Quel régal !
Je ne suis pas convaincu qu'
Un carnet taché de vin soit le meilleur recueil pour découvrir le vieux dégueulasse, mais certainement l'un des bons pour obtenir quelques clés supplémentaires sur le bonhomme.
Publié après sa mort, Un carnet... contient quelques inédits et surtout une série de textes publiés dans des revues underground et jamais réédités. Si l'on a droit à toute la palette de l'auteur, que ce soit les calculs « infaillibles » à l'Hippodrome, les bagarres « perdues » dans la ruelle à la sortie du bar, les lectures arrosées, ou encore les histoires torrides avec Karyn et Nina ; ce recueil se distingue des autres par une série de texte sur la littérature, de ses inspirations, de ses contemporains, et même de la place de la poésie dans ce monde sans sens. Même s'il n'y a rien de neuf sous le soleil, on y retrouve
Hemingway, Anderson, Fante, Pound, Ginsberg... mais cette fois-ci, il me semble, ce ne sont plus de simples allusions lors d'une discussion,
Bukowski développe ici son propos, on a presque la sentiment qu'il fait une dissertation pour faire sa place. « Je suis Beatnik avant les beatniks », la place des mots de Pound dans la page, il faut sauver le premier
Hemingway, pas le dernier, (ou encore
Bob Dylan ne passera pas à la postérité)... Nous avons même le droit à un véritable panégyrique de
John Fante.
Ces développements soutenus montrent que derrière sa carapace, le vieux Hank tient à faire partie de ce groupe, et ne souhaite pas (malgré son apparente indifférence) être mis de côté. le fait que les textes soient ordonnés de manière chronologique démontrent très bien ses intentions.
Les premiers textes, lorsqu'il crève de faim, on comprend enfin pourquoi derrière ce masque nihilisme il écrit et continu d'écrire toute sa vie : Il ne peut pas faire autre chose, ok, il dit aussi qu'il préfère écrire à faire le trie à la poste, ok, mais surtout, il nous fait l'aveu qu'il croit en la poésie ! Et, il me semble que cette révélation faite dans l'un de ses premiers textes, atteste pourquoi il écrira tout sa vie des textes aussi fabuleux.
Les textes de la deuxième partie de sa vie, quant à eux, nous renseignent sur la manière dont il construit son image de Chinasky.
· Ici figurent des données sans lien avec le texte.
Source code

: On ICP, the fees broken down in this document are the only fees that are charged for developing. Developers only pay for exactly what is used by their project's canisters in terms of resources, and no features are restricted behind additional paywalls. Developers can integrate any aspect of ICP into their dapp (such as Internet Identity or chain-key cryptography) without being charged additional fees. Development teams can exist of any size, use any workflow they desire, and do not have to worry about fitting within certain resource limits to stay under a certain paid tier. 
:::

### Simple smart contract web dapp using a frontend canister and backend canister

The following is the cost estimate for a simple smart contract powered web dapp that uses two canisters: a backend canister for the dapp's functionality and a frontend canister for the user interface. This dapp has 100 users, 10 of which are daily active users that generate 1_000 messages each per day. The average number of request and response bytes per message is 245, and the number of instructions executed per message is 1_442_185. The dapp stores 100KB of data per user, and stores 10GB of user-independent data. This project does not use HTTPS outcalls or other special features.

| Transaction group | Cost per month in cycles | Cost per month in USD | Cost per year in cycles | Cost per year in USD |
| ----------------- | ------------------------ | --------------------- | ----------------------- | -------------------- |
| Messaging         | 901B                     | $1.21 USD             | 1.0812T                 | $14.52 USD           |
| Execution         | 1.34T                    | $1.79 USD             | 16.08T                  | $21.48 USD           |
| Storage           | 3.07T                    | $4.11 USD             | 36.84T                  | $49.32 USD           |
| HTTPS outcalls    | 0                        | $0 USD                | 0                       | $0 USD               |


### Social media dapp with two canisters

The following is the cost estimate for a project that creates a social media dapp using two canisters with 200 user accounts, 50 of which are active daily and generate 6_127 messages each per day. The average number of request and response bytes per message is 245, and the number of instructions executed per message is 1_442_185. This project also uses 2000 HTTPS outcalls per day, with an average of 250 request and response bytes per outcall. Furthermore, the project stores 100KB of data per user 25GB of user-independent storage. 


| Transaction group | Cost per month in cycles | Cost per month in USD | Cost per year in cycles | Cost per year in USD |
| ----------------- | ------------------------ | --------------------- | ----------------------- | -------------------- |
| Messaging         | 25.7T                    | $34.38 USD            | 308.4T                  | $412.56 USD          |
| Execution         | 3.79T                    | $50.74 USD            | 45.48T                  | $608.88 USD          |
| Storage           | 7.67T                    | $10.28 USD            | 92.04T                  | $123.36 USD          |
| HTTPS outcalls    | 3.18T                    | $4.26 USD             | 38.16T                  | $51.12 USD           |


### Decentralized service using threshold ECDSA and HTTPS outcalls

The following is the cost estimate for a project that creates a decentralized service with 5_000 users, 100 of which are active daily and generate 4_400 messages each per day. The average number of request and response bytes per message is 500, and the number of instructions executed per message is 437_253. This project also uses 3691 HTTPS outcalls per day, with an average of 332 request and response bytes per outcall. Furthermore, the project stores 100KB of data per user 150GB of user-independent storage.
La chronologie accentue cette progression; on s'aperçoit que le vrai et le faux sont devenus un mélange indiscernable...Le rocambolesque du vieux Hank s'est glissé sur la peau de vieux
Bukowski de telle manière à le rendre comme on le connait, et « fait » qu'on l'a suivi pendant tous ses livres.
Ces textes de 1944 à 1991 nous permettent de savourer (encore plus) toutes les nuances du bonhomme et nous permettent surtout de l'apprécier encore d'avantage.